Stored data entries
++++++

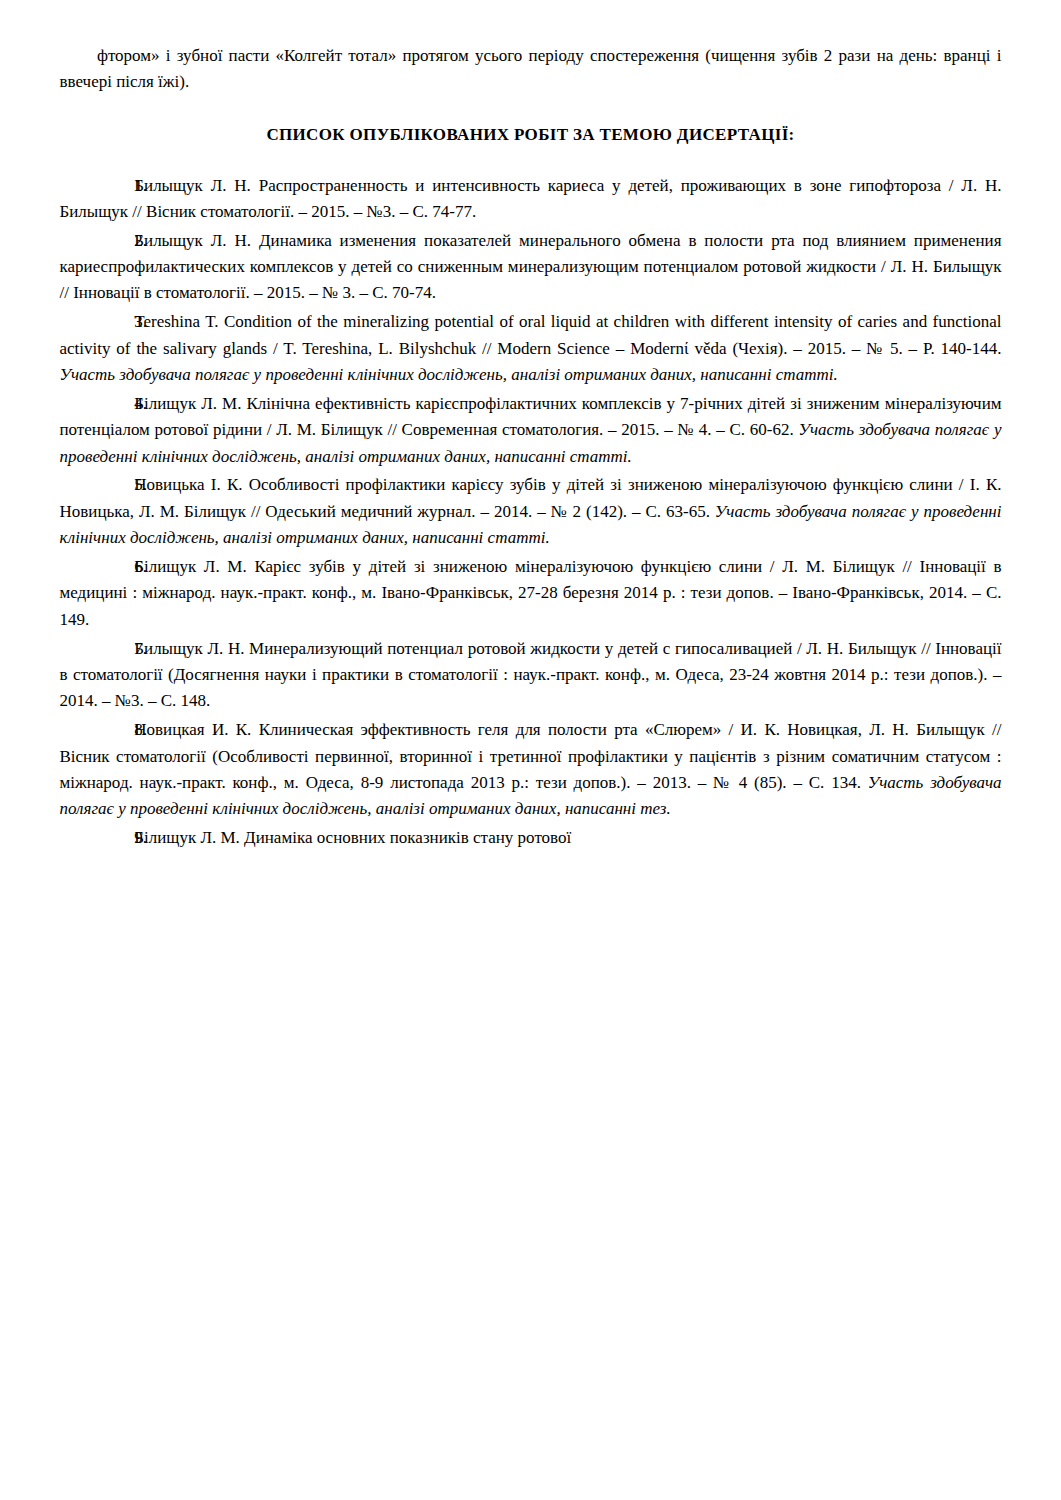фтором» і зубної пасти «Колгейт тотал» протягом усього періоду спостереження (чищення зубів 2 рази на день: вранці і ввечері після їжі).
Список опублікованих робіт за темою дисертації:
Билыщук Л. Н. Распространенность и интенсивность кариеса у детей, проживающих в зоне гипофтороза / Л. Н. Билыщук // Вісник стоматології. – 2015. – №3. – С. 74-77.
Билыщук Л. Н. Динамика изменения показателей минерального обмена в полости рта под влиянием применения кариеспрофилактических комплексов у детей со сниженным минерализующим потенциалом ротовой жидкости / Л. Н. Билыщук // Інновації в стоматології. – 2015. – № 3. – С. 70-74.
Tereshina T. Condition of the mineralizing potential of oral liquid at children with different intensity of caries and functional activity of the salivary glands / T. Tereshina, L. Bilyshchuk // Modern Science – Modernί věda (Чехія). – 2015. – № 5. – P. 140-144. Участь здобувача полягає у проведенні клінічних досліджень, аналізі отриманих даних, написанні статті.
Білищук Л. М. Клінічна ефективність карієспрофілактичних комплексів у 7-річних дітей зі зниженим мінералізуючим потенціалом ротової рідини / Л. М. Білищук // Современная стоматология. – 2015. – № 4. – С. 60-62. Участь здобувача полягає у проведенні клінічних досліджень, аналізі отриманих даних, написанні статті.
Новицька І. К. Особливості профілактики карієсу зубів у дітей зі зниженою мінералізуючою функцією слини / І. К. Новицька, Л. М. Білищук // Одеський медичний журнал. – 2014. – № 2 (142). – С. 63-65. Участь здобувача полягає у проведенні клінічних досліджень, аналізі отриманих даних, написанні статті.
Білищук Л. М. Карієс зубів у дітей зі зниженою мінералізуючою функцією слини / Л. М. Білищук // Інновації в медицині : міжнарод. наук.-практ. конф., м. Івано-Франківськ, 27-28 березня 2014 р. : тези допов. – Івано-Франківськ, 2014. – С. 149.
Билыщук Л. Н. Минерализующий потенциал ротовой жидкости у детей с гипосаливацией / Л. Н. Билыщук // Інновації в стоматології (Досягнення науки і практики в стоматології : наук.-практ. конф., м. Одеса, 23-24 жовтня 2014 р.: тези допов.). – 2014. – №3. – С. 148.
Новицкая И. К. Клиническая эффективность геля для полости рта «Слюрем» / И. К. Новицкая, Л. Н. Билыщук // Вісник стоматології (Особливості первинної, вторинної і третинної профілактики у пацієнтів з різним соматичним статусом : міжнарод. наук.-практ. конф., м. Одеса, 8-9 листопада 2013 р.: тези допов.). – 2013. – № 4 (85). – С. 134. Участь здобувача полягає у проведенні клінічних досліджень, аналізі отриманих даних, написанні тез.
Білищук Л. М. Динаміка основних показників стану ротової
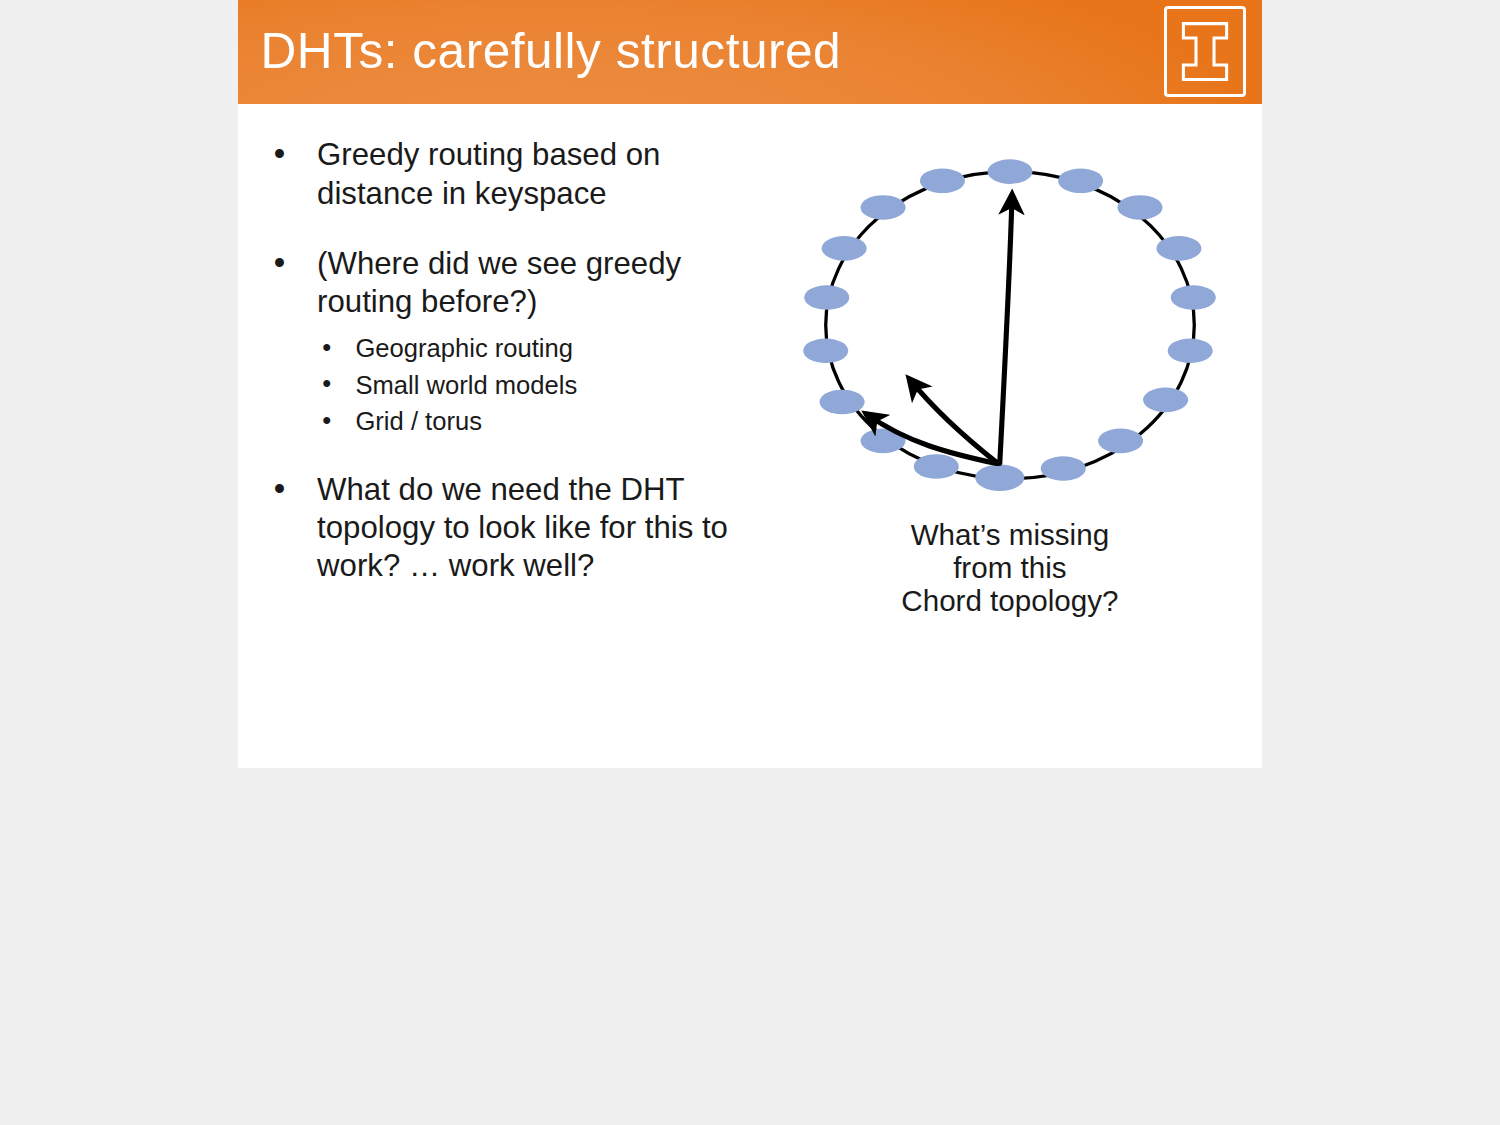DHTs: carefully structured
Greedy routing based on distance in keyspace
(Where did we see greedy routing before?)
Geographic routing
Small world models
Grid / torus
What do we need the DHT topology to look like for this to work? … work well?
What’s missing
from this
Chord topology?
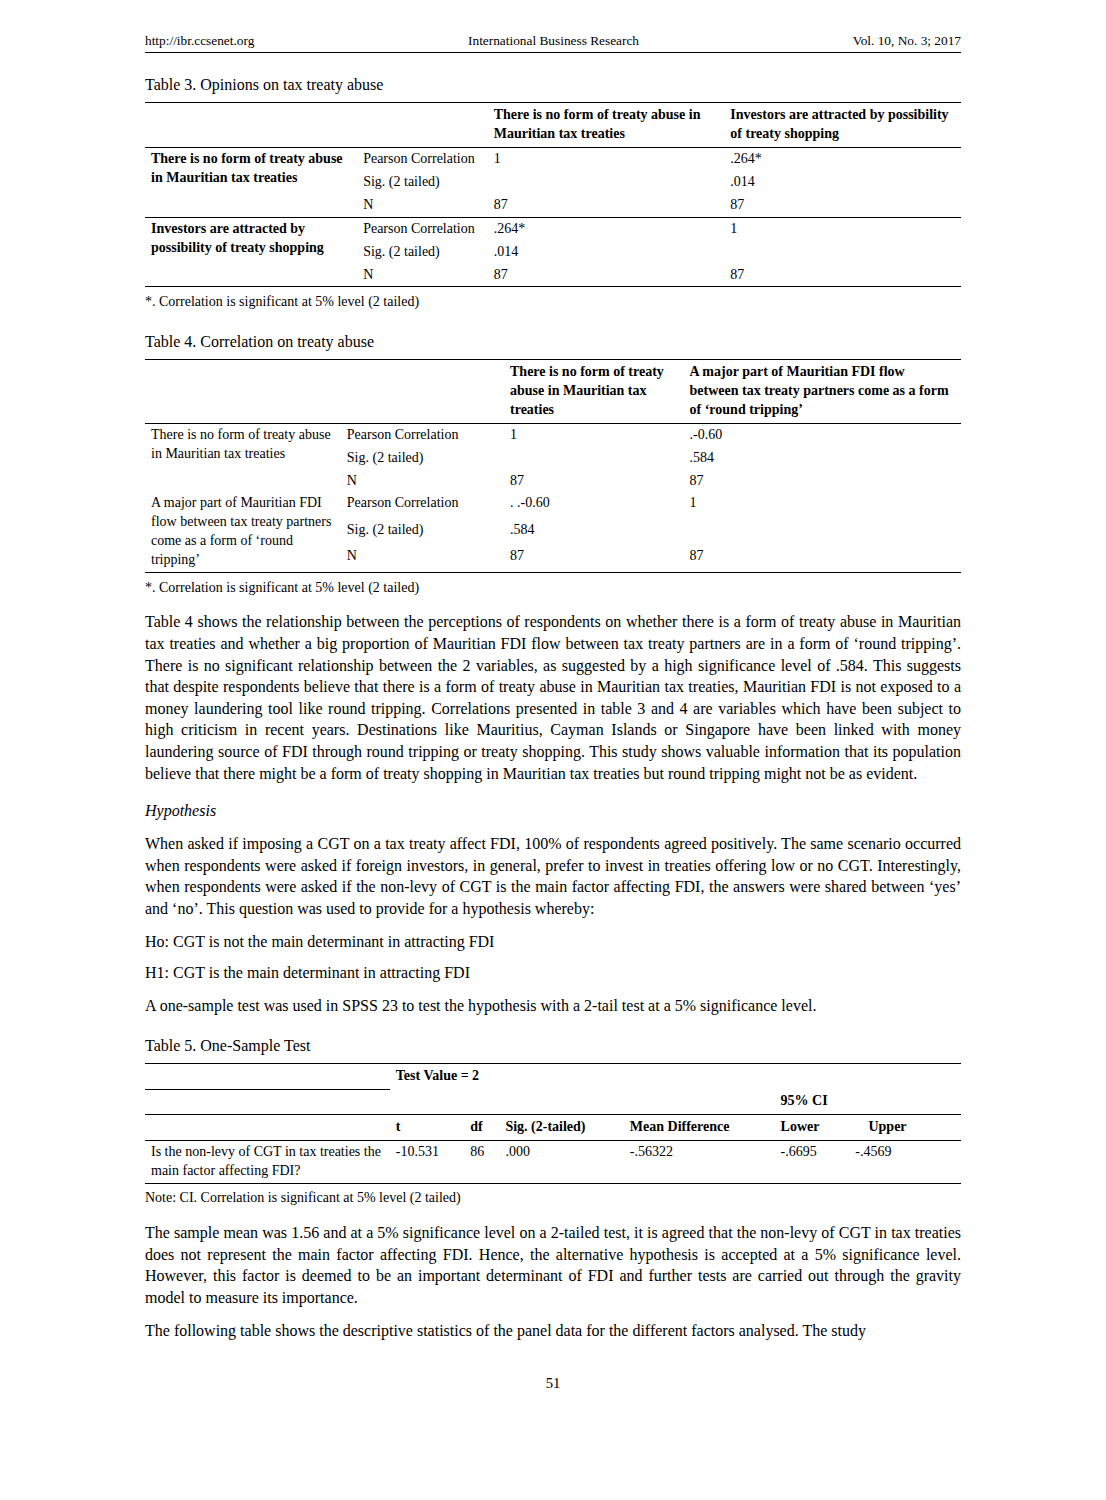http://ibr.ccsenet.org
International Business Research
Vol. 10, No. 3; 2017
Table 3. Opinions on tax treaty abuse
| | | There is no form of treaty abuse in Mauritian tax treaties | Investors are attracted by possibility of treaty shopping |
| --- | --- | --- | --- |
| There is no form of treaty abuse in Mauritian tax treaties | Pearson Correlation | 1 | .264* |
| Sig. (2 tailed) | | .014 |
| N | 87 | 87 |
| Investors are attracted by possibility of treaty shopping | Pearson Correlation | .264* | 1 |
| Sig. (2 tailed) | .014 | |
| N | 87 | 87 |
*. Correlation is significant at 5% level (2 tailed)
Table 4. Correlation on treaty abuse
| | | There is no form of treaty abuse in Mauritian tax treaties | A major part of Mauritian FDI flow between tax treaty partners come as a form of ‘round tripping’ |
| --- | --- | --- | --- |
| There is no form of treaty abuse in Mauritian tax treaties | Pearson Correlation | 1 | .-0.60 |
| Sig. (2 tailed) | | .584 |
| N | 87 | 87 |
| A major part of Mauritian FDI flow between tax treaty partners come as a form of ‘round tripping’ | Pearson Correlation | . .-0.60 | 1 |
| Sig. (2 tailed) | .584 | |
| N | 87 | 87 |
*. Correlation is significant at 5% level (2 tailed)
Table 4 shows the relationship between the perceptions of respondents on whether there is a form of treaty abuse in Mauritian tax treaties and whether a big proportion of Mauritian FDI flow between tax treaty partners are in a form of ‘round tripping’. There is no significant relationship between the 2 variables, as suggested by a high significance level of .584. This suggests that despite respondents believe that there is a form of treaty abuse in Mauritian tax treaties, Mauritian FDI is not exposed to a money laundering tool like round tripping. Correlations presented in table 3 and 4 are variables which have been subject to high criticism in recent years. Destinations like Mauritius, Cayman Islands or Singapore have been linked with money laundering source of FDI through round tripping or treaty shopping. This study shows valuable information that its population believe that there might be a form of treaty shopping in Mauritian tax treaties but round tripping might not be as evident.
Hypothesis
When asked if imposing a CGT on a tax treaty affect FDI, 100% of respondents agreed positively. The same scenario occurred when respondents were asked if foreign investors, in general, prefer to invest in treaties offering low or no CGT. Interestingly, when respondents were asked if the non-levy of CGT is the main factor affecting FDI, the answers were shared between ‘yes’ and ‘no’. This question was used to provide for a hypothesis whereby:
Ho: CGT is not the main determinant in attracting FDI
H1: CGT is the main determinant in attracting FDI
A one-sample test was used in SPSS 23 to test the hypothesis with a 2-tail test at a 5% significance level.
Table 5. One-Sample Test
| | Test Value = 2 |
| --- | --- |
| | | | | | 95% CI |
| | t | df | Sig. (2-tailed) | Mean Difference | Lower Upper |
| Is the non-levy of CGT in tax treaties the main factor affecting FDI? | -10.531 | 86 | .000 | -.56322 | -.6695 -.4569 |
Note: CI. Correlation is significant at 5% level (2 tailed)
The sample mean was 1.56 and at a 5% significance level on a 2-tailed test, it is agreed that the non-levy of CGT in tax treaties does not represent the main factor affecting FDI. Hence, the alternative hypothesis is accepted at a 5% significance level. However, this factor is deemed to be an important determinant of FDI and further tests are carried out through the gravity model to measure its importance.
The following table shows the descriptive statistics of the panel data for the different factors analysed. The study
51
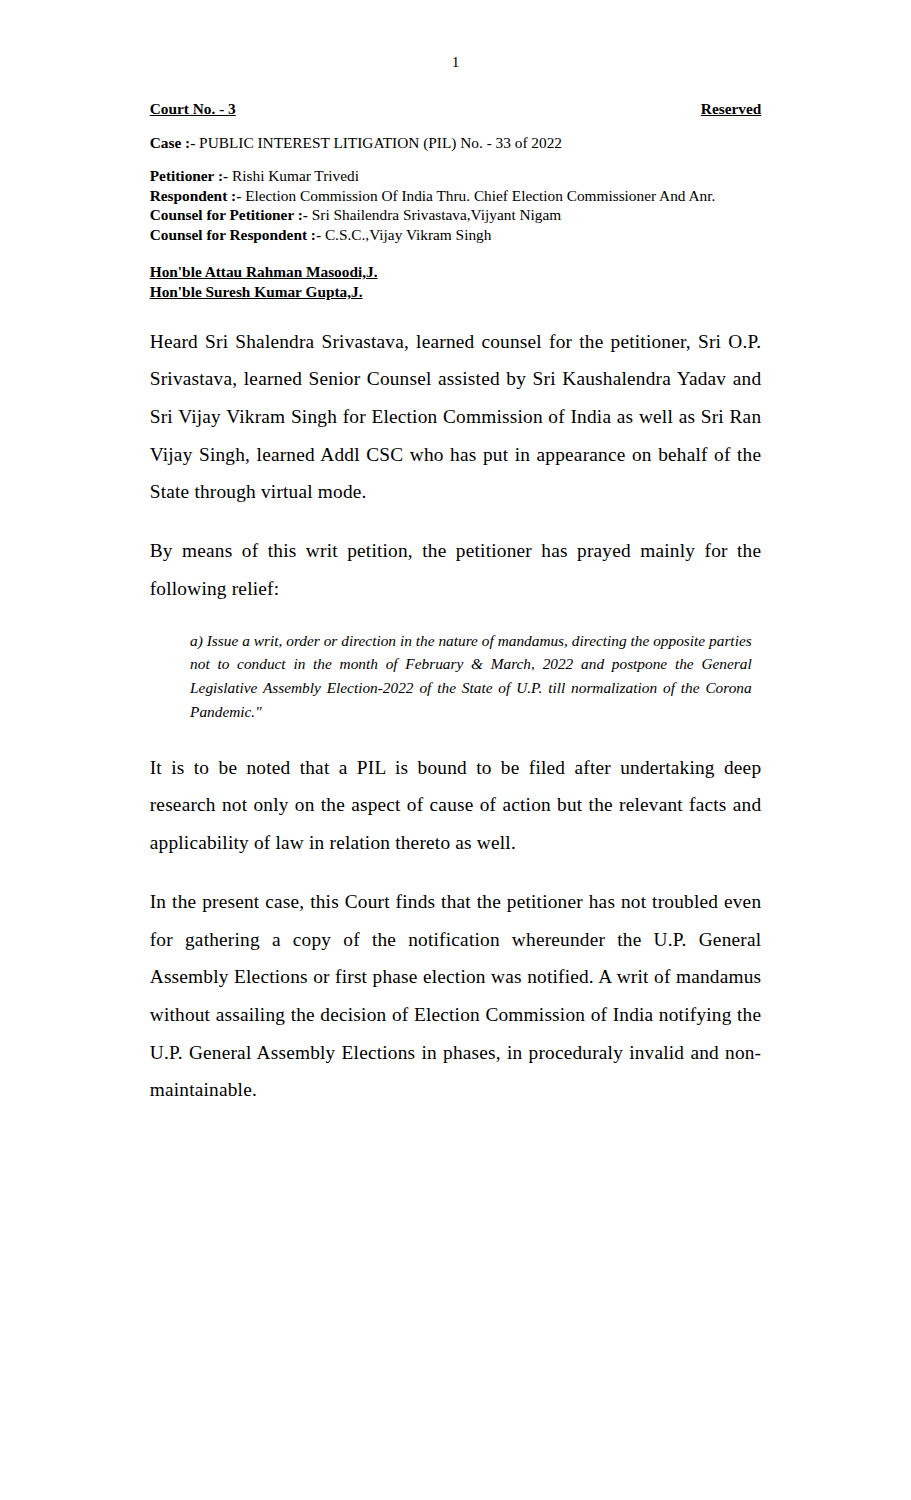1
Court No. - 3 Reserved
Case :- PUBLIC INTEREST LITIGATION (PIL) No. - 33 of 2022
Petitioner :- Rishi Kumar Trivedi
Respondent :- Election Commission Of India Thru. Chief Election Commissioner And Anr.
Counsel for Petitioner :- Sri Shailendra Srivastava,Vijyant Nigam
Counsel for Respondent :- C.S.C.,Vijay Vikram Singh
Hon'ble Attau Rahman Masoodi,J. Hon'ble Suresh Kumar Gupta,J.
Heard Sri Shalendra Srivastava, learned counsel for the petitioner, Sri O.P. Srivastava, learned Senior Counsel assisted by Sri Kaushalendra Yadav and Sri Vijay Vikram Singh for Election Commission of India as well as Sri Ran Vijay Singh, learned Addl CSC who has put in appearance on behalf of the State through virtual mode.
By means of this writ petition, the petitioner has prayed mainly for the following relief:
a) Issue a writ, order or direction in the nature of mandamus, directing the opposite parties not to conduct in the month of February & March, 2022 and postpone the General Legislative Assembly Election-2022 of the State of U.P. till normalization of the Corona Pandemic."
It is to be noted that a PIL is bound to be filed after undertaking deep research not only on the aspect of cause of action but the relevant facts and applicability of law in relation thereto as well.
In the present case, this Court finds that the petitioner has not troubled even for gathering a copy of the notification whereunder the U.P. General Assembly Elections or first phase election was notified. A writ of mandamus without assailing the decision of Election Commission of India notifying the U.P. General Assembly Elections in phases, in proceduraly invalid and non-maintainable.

++++++

TASK TO COMPLETE »
Among the records above, find each line holding the string "writ" and pull it out.

RESULT »
By means of this writ petition, the petitioner has prayed mainly for the following relief:
a) Issue a writ, order or direction in the nature of mandamus, directing the opposite parties not to conduct in the month of February & March, 2022 and postpone the General Legislative Assembly Election-2022 of the State of U.P. till normalization of the Corona Pandemic."
In the present case, this Court finds that the petitioner has not troubled even for gathering a copy of the notification whereunder the U.P. General Assembly Elections or first phase election was notified. A writ of mandamus without assailing the decision of Election Commission of India notifying the U.P. General Assembly Elections in phases, in proceduraly invalid and non-maintainable.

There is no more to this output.